▸ WHAT IS REQUIRED: Go through the data below and gather each line containing "polygon".

########################################

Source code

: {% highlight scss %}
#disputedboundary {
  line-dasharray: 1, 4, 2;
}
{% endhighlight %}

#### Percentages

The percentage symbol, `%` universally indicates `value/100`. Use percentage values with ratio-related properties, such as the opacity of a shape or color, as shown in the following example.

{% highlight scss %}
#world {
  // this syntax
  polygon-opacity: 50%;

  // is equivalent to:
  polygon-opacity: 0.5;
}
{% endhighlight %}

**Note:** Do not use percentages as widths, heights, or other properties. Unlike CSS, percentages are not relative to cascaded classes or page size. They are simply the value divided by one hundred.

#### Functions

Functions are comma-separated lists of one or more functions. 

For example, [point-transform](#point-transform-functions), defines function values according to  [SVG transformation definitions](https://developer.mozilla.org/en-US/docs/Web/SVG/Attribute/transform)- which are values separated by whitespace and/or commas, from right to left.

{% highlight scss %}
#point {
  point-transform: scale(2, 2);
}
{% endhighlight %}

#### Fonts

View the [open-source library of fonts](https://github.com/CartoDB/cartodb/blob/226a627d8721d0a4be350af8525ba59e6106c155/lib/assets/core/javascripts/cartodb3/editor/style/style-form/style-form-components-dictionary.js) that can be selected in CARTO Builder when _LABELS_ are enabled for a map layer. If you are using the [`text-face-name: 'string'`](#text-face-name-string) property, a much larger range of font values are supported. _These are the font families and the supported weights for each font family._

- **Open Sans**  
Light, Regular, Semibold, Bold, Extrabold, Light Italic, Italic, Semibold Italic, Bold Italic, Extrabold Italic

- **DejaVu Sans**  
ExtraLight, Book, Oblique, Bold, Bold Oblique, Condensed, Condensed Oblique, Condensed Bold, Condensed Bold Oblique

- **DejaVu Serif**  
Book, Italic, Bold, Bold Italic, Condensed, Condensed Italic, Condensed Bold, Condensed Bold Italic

########################################

▸ TASK ANSWER:
  polygon-opacity: 50%;
  polygon-opacity: 0.5;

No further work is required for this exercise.